(Pose estimation data)
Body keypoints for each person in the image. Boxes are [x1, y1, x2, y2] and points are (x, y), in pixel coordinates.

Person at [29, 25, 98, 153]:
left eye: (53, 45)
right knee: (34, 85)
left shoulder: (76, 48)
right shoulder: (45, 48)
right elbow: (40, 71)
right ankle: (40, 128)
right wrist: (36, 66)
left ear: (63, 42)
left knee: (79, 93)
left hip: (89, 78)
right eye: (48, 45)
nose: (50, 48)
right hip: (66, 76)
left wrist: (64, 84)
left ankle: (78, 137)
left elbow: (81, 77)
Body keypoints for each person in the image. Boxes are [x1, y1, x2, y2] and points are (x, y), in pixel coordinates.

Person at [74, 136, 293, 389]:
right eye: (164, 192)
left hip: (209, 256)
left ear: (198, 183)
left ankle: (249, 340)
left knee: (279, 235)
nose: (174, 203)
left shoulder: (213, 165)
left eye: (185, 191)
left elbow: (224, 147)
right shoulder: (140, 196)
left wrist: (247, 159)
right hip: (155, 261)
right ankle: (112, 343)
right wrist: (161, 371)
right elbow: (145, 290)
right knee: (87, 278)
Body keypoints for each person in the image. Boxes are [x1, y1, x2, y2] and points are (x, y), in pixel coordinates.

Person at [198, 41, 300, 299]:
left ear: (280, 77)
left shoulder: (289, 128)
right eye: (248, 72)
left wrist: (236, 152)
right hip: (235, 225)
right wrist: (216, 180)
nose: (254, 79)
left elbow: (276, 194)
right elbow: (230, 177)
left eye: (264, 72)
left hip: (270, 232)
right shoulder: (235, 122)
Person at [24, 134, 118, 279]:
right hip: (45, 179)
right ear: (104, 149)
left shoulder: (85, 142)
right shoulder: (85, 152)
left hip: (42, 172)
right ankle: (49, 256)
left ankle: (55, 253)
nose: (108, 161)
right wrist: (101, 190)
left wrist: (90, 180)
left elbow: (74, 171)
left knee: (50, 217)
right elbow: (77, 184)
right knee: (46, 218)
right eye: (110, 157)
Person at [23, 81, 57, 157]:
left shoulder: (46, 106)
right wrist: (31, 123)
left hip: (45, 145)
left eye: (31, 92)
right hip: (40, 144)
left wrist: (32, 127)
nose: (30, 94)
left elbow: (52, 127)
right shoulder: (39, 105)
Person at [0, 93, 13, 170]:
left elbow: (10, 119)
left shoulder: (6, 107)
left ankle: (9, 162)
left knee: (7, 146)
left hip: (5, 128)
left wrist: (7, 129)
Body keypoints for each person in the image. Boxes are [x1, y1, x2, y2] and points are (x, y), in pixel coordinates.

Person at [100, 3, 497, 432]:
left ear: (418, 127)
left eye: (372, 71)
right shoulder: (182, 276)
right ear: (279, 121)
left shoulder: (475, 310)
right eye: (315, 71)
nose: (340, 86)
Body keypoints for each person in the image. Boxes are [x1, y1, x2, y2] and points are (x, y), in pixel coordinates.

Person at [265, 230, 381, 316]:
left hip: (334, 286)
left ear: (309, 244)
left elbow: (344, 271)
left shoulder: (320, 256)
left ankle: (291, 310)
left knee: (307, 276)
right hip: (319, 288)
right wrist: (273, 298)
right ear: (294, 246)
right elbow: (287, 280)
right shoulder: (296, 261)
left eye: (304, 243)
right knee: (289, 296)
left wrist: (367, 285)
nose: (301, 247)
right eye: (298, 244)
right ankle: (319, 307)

◆ **Your objective**
Exact transcription of the records is all that is wanted.

◆ **Solution below**
Body keypoints for each person in the image. Boxes are [x1, y1, x2, y2] and points are (x, y), in pixel coordinates.

Person at [29, 25, 98, 153]:
left eye: (53, 45)
right knee: (34, 85)
left shoulder: (76, 48)
right shoulder: (45, 48)
right elbow: (40, 71)
right ankle: (40, 128)
right wrist: (36, 66)
left ear: (63, 42)
left knee: (79, 93)
left hip: (89, 78)
right eye: (48, 45)
nose: (50, 48)
right hip: (66, 76)
left wrist: (64, 84)
left ankle: (78, 137)
left elbow: (81, 77)
Body keypoints for each person in the image. Boxes are [x1, y1, x2, y2] and points are (x, y), in pixel coordinates.

Person at [74, 136, 293, 389]:
right eye: (164, 192)
left hip: (209, 256)
left ear: (198, 183)
left ankle: (249, 340)
left knee: (279, 235)
nose: (174, 203)
left shoulder: (213, 165)
left eye: (185, 191)
left elbow: (224, 147)
right shoulder: (140, 196)
left wrist: (247, 159)
right hip: (155, 261)
right ankle: (112, 343)
right wrist: (161, 371)
right elbow: (145, 290)
right knee: (87, 278)
Body keypoints for each person in the image. Boxes are [x1, y1, x2, y2] and points are (x, y), in pixel coordinates.

Person at [198, 41, 300, 299]:
left ear: (280, 77)
left shoulder: (289, 128)
right eye: (248, 72)
left wrist: (236, 152)
right hip: (235, 225)
right wrist: (216, 180)
nose: (254, 79)
left elbow: (276, 194)
right elbow: (230, 177)
left eye: (264, 72)
left hip: (270, 232)
right shoulder: (235, 122)
Person at [24, 134, 118, 279]:
right hip: (45, 179)
right ear: (104, 149)
left shoulder: (85, 142)
right shoulder: (85, 152)
left hip: (42, 172)
right ankle: (49, 256)
left ankle: (55, 253)
nose: (108, 161)
right wrist: (101, 190)
left wrist: (90, 180)
left elbow: (74, 171)
left knee: (50, 217)
right elbow: (77, 184)
right knee: (46, 218)
right eye: (110, 157)
Person at [23, 81, 57, 157]:
left shoulder: (46, 106)
right wrist: (31, 123)
left hip: (45, 145)
left eye: (31, 92)
right hip: (40, 144)
left wrist: (32, 127)
nose: (30, 94)
left elbow: (52, 127)
right shoulder: (39, 105)
Person at [0, 93, 13, 170]:
left elbow: (10, 119)
left shoulder: (6, 107)
left ankle: (9, 162)
left knee: (7, 146)
left hip: (5, 128)
left wrist: (7, 129)
Body keypoints for each person in the image. Boxes are [x1, y1, x2, y2] and points are (x, y), in pixel coordinates.

Person at [100, 3, 497, 432]:
left ear: (418, 127)
left eye: (372, 71)
right shoulder: (182, 276)
right ear: (279, 121)
left shoulder: (475, 310)
right eye: (315, 71)
nose: (340, 86)
Body keypoints for each person in the image. Boxes are [x1, y1, x2, y2] and points are (x, y), in pixel coordinates.

Person at [265, 230, 381, 316]:
left hip: (334, 286)
left ear: (309, 244)
left elbow: (344, 271)
left shoulder: (320, 256)
left ankle: (291, 310)
left knee: (307, 276)
right hip: (319, 288)
right wrist: (273, 298)
right ear: (294, 246)
right elbow: (287, 280)
right shoulder: (296, 261)
left eye: (304, 243)
right knee: (289, 296)
left wrist: (367, 285)
nose: (301, 247)
right eye: (298, 244)
right ankle: (319, 307)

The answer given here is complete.